To support its science theme, the event in La Rochelle will feature a number of conferences and networking events centered on the challenges of blue-chip science documentary production. Among the programs is a session titled “Alliance Doc: International Co-Productions on the Spot” to help launch international co-productions for science projects. A session called “Meet the Executives” will feature buyers and heads of science programming such as Greg Boustead (Sandbox Films/Simons Foundation), Ricarda Schlosshan (ZDF Terra X), Bernadette McDaid (National Geographic), Chris Hoelzl (Smithsonian Channel) and Susan Dando (CBC) sharing their programming strategies and projects for the upcoming season.
The market will also include such program highlights as the “More Than a Movie: Media with Impact” conference with Ru Mahoney (Sea of Shadows), the “Science Is Not Enough—How to Communicate Science?” panel and a talk with Tom Jennings (1895 Films) about the importance of archives ahead of the Moon landing’s 50th anniversary.
Returning for the third year in a row, PiXii (Paths of Interaction, eXperiences in Immersion & Innovation) serves as a generator for digital co-production activities. The program gathers and organizes the next generation of producers and explores location-based entertainment (LBE), which can provide a more immersive documentary experience at venues such as museums and even schools. For the first time, immersive and interactive installations competed to join the PiXii Festival official selection.
For 2019, PiXii has expanded into three parts—a market, a festival and a kickstarter. “My concern was to really bring younger producers, and different—not broadcasters per se, but distributors—for the new formats,” says Jeanneau. “This is important because these younger producers are using new ways of producing, new formats, new techniques. It has always been really important for Sunny Side to reflect these innovations, to reflect these new young people.”
Further, Sunny Side of the Doc will hold five pitching sessions this year—Science (followed by one-to-one meetings), Social and Human Interest, History, Arts and Culture, and Natural History and Wildlife—that will enable creatives from across the globe to pitch their in-development projects before more than 300 international decision-makers and distributors such as Christiane Hinz (Western German Broadcasting, ARD/WDR), Harrison Cassian (BBC), Hossein Panahidorcheh (Ayat Media), Otto Schwarz (ORF III), Ana Paula Mansur (Canal Curta!), Dirk Neuhoff (NDR Television), Akira Yoshizawa (NHK), Nicola Hewitt (Viasat World), Tom Bleyaert (VRT), Marie Beuzard (ARTE France) and Francesca Johnson (National Geographic Partners).

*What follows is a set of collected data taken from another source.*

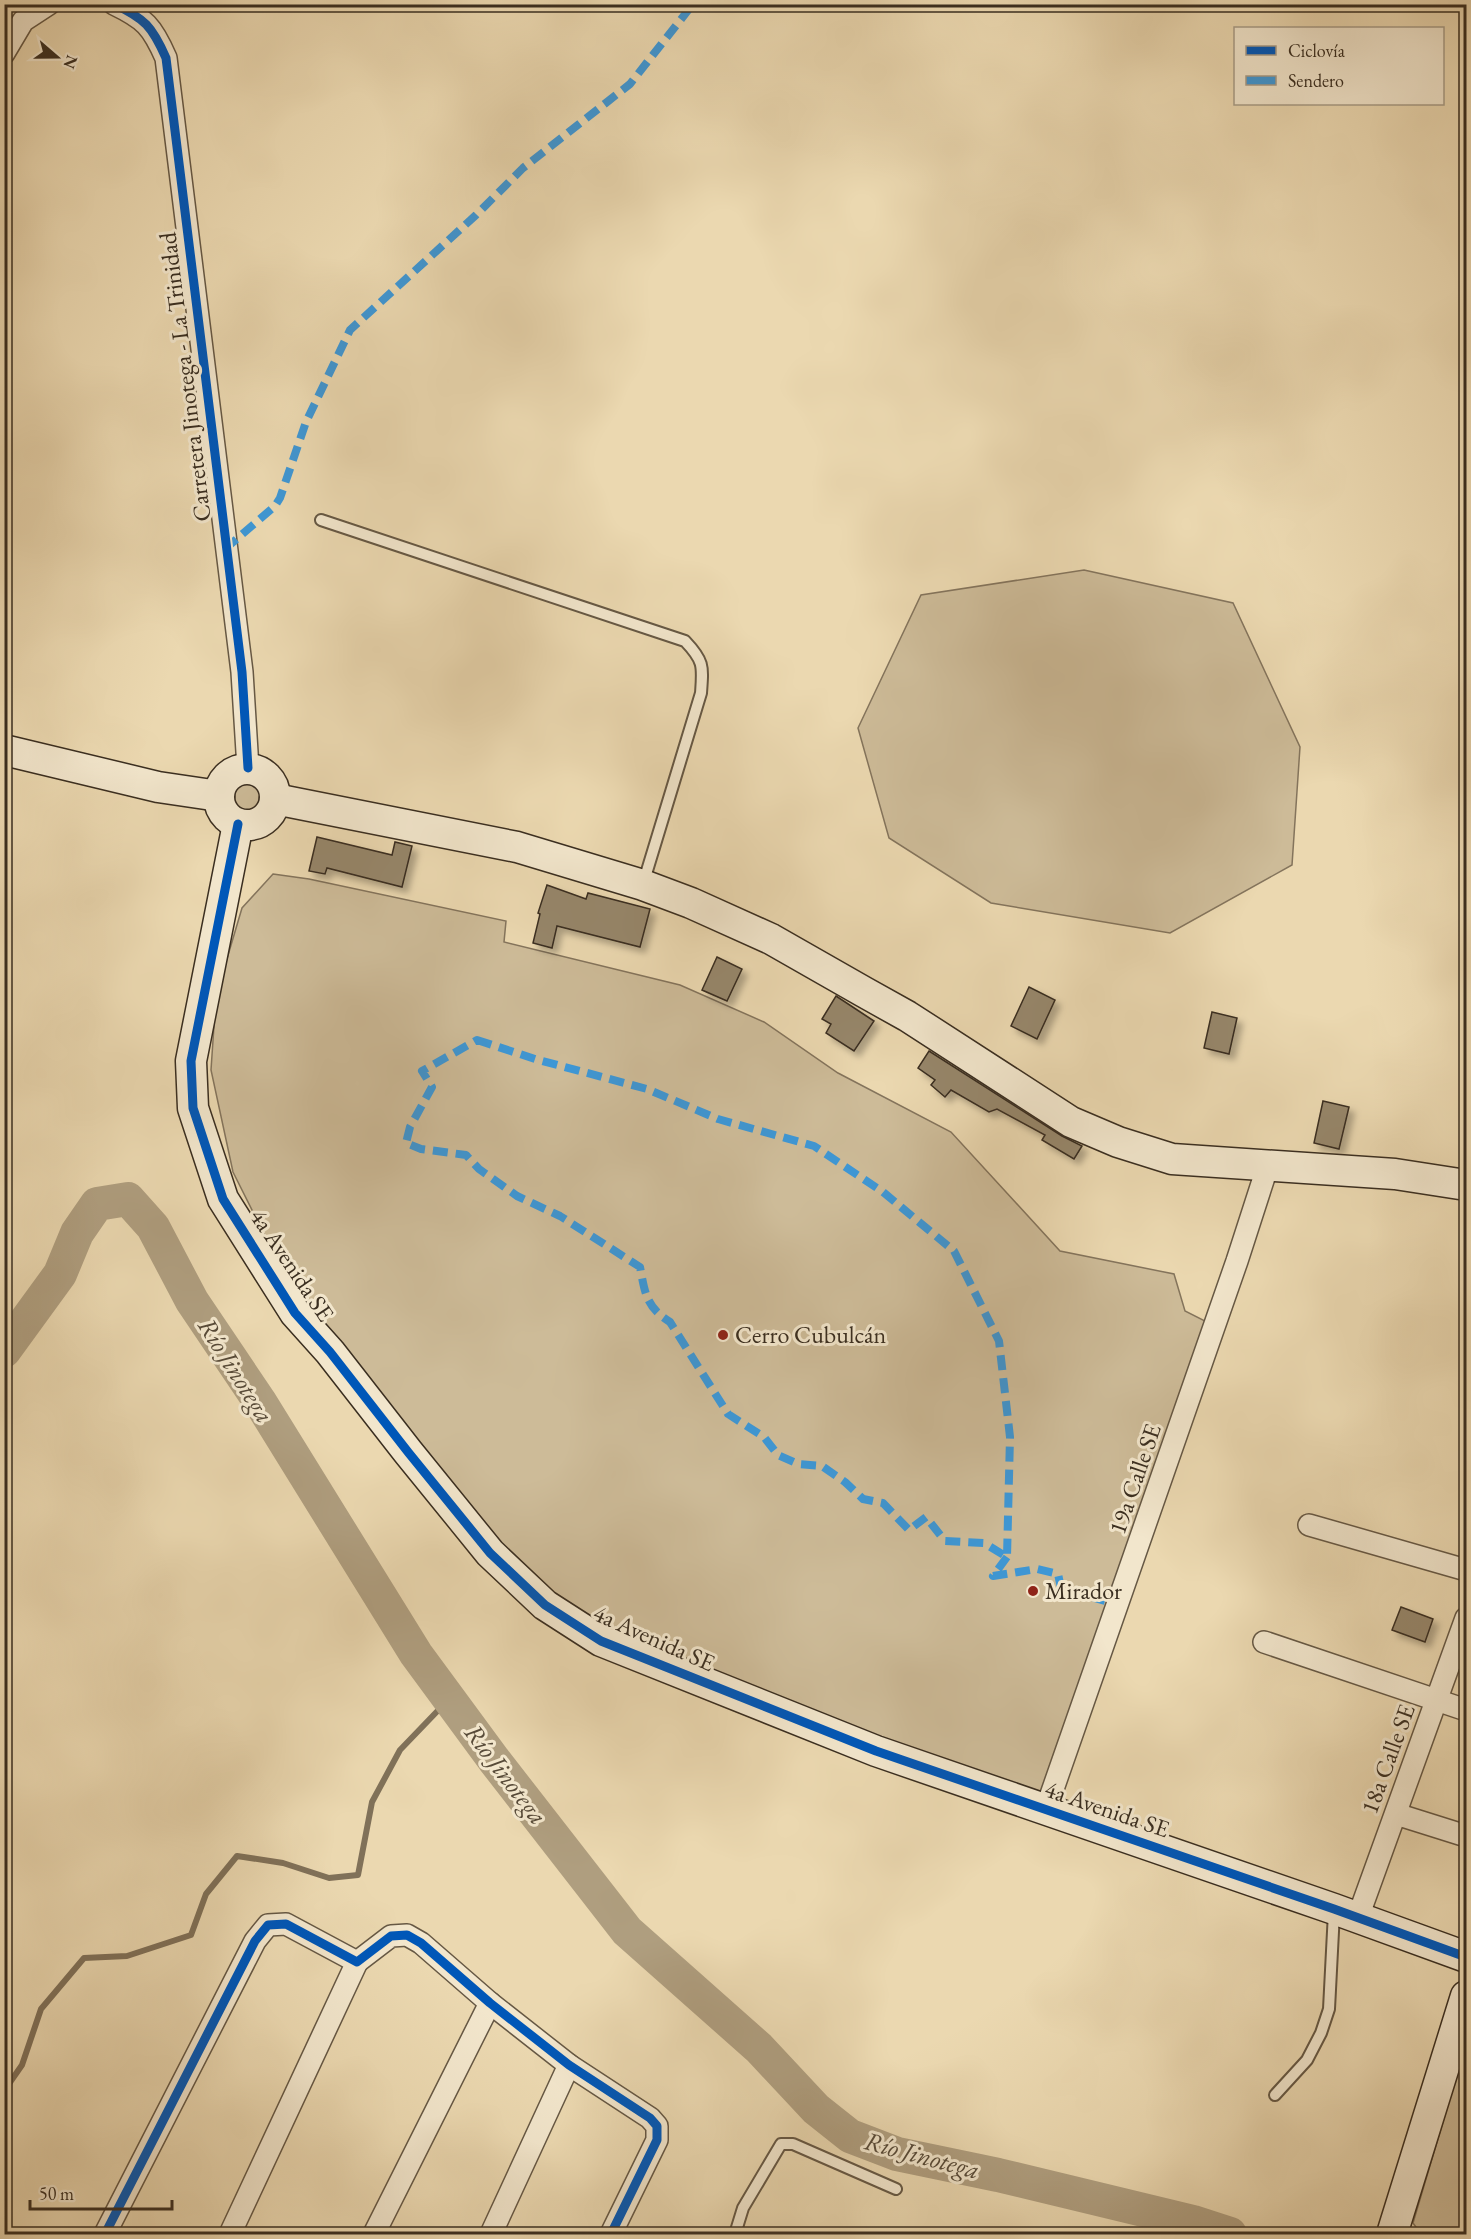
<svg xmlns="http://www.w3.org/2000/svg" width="1471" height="2239" viewBox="0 0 1471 2239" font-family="'EB Garamond',serif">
	<defs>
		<filter id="shadow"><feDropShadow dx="5.5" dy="5.5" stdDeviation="3" flood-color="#0004"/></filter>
	</defs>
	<rect width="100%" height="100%" fill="#ebd8b0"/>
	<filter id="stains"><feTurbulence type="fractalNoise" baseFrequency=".00333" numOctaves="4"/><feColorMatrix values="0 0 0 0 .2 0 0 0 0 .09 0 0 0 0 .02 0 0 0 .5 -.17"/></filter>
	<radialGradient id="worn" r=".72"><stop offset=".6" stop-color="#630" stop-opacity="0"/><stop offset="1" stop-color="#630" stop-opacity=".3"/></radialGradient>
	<!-- green -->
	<g fill="#cdbb98" stroke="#84745c" stroke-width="1.5">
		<path d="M 1084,570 L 1233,603 L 1300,747 L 1292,865 L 1170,933 L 991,903 L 889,838 L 858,728 L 921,595 Z"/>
		<circle cx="247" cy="797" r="24"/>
		<path d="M 273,874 L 309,879 L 506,921 L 504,942 L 680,985 L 764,1022 L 838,1073 L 951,1132 L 1060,1251 L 1174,1274 L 1185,1311 L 1211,1324 L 1041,1805 L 602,1639 L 492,1551 L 285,1276 L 233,1172 L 211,1070 L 216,996 L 242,908 Z"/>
		<path d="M 1466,2044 L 1466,2234 L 1421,2234 L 1413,2223 Z"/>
	</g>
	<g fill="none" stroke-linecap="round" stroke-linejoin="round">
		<!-- stream -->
		<path stroke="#807159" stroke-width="6" d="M 4,2091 L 22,2065 L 41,2009 L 84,1958 L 127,1956 L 191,1935 L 206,1894 L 237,1856 L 283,1863 L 329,1878 L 358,1875 L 372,1802 L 400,1750 L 449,1699"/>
		<!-- river -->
		<path stroke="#af9e7f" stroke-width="34" d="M 4,1351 L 60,1274 L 77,1233 L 97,1204 L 128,1199 L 153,1227 L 192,1301 L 260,1402 L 416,1654 L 494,1760 L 627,1931 L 759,2048 L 816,2109 L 850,2136 L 897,2154 L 998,2175 L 1193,2222 L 1230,2234"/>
	</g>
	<!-- building -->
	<g fill="#96866b" stroke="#3a2e20" stroke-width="1.5" filter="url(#shadow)">
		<path d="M 317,837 L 392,855 L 395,842 L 412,846 L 402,887 L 327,868 L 325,874 L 309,871 Z"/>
		<path d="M 547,885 L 586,899 L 588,893 L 650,909 L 640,947 L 557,926 L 552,948 L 533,943 L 540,914 L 538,913 Z"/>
		<path d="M 717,957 L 742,969 L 727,1001 L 702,990 Z"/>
		<path d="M 1029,987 L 1055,1000 L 1037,1039 L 1011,1026 Z"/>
		<path d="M 836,996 L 874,1021 L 854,1051 L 826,1033 L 831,1024 L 822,1019 Z"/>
		<path d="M 1212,1012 L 1237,1018 L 1229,1054 L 1204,1048 Z"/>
		<path d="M 929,1051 L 1062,1136 L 1082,1146 L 1074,1159 L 1042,1140 L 1045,1135 L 997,1109 L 989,1112 L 951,1090 L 945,1097 L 931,1085 L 935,1080 L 918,1068 Z"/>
		<path d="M 1323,1101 L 1349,1107 L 1339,1149 L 1314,1143 Z"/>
		<path d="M 1401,1607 L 1433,1619 L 1425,1642 L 1392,1630 Z"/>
	</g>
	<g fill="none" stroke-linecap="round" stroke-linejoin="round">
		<defs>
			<g id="lane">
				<path d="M 321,520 L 685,641 C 704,661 703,666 701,693 L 643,884"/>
				<path d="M 1275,2095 L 1307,2060 L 1321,2033 L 1329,2009 L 1334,1912"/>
				<path d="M 735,2234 L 743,2208 L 781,2144 L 793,2144 L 896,2189"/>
			</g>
			<g id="street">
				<path d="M 114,4 C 145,19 152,26 166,58 L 242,672 L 248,768"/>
				<path d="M 4,53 L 23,21 L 49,4"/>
				<path d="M 1309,1525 L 1466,1570"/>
				<path d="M 1264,1642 L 1466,1710"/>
				<path d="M 1046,1809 L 1237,1261 L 1268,1165"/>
				<path d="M 1396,1814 L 1466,1836"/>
				<path d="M 1358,1917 L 1466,1618"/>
				<path d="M 105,2234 L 255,1941 L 268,1925 L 286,1924 L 357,1962 L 391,1936 L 407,1935 L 421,1943 L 490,2003 L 569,2065 L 650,2118 L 657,2126 L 657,2140 L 611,2234"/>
				<path d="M 230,2234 L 357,1962"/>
				<path d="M 374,2234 L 490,2003"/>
				<path d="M 491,2234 L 569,2065"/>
			</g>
			<g id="secondary">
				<path d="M 4,750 L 158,787 L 219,796"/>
				<circle cx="247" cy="797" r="28"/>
				<path d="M 275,799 L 517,847 L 643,885 L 691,903 L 771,939 L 864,992 L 907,1016 L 1071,1122 L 1118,1142 L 1172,1159 L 1395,1174 L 1466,1185"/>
				<path d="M 238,824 L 191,1061 L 193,1108 L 223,1199 L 295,1313 L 330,1352 L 408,1452 L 490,1553 L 545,1605 L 601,1641 L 876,1751 L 1334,1909 L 1466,1957"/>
				<path d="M 1392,2234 L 1466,1996"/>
			</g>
		</defs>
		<!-- lane casing -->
		<use href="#lane" stroke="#665844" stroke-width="14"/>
		<!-- street casing -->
		<use href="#street" stroke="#665844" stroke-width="24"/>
		<!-- secondary casing -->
		<use href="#secondary" stroke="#3a2e20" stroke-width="33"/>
		<!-- lane -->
		<use href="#lane" stroke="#f2e6cc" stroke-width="10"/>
		<!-- street -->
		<use href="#street" stroke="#f2e6cc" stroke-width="21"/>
		<!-- secondary -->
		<use href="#secondary" stroke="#f2e6cc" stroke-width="30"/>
		<!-- quiet -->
		<g stroke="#3e97d5" stroke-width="8" stroke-dasharray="15 8" stroke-linecap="butt">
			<path d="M 225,549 L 275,506 L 280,498 L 306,422 L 350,330 L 476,215 L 523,168 L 630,84 L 693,4"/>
			<path d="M 477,1040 L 535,1059 L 647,1089 L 718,1119 L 814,1146 L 883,1192 L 954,1251 L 999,1341 L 1010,1437 L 1007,1557 L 984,1543 L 945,1541 L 926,1517 L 909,1530 L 883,1503 L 863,1499 L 845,1482 L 822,1466 L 798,1464 L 778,1455 L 764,1437 L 728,1414 L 670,1322 C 646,1307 645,1293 640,1267 L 560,1216 L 517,1196 L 479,1169 L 466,1155 L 421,1149 L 406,1143 L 410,1127 L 432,1087 L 422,1071 Z"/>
			<path d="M 1007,1557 L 993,1576 L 1037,1569 L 1058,1574 L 1061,1588 L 1105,1601"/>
		</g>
		<defs>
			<g id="cycleway">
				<path d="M 114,4 C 145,19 152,26 166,58 L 242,672 L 248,768"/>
				<path d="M 238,824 L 191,1061 L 193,1108 L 223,1199 L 295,1313 L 330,1352 L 408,1452 L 490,1553 L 545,1605 L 601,1641 L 876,1751 L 1334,1909 L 1466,1957"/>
				<path d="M 105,2234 L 255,1941 L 268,1925 L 286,1924 L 357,1962 L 391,1936 L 407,1935 L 421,1943 L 490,2003 L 569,2065 L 650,2118 L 657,2126 L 657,2140 L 611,2234"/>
			</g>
		</defs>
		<!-- cycleway casing -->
		<use href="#cycleway" stroke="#f2e6cc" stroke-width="13"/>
		<!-- cycleway -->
		<use href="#cycleway" stroke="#0057b8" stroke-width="9"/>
	</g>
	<!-- markers -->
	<g fill="#8f2418" stroke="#f2e6cc" stroke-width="2">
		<circle cx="723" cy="1335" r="6"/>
		<circle cx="1033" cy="1591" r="6"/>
	</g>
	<g text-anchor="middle" stroke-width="6" stroke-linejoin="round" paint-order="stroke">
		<!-- street labels -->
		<g font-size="24" fill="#3a2e20" stroke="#f2e6cc">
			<text transform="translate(185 377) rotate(-97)" y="8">Carretera Jinotega - La Trinidad</text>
			<text transform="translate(292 1265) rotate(56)" y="8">4a Avenida SE</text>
			<text transform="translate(1135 1479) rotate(-71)" y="8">19a Calle SE</text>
			<text transform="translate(654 1638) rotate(24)" y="8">4a Avenida SE</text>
			<text transform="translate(1388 1759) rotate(-70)" y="8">18a Calle SE</text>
			<text transform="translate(1107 1809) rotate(19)" y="8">4a Avenida SE</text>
		</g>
		<!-- poi labels -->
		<g font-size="24" fill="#3a2e20" stroke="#f2e6cc" text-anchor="start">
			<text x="735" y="1343">Cerro Cubulcán</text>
			<text x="1045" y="1599">Mirador</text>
		</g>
		<!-- water labels -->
		<g font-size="26" font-style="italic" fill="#574a38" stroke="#f2e6cc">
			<text transform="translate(236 1370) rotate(58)" y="9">Río Jinotega</text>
			<text transform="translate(506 1774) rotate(53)" y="9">Río Jinotega</text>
			<text transform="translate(922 2155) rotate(15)" y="9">Río Jinotega</text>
		</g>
	</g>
	<!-- margin -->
	<rect width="1471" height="2239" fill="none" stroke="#ebd8b0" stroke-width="24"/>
	<rect x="6" y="6" width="1459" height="2227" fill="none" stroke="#3a2e20" stroke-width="3"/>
	<rect x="12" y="12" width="1447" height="2215" fill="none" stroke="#3a2e20" stroke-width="1.5"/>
	<!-- legend -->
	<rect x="1234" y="27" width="210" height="78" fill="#f2e6cc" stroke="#a89c87" stroke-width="1.5"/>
	<rect x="1246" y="46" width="30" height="9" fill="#0057b8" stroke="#a89c87" stroke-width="1.5"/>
	<text x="1288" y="57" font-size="18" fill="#3a2e20">Ciclovía</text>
	<rect x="1246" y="76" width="30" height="9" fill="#3e97d5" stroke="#a89c87" stroke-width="1.5"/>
	<text x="1288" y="87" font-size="18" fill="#3a2e20">Sendero</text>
	<!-- north arrow -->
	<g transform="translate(57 57) rotate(110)" stroke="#f2e6cc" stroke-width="4.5" paint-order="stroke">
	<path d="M0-4.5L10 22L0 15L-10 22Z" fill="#3a2e20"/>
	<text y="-9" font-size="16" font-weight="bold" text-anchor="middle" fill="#3a2e20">N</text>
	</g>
	<!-- scale -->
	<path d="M30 2200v9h142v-9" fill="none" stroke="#3a2e20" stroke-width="3"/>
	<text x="39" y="2200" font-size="18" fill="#3a2e20" stroke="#f2e6cc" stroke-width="4.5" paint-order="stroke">50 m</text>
	<rect width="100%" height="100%" filter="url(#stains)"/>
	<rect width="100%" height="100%" fill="url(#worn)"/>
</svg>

A total of 12 science and nature projects were selected to be pitched at Sunny Side of the Doc next month, and eight of the new projects will get the opportunity to move from the media laboratory into production through international collaborations during a closed-door session.
“I must say that this year, the projects that we gathered covering science and nature were really good. It was pretty difficult to select,” says Jeanneau. “It means something that we have more good projects in than before, and it becomes something important for the TVs, for the producers and the distributors, too, to get to see this content.”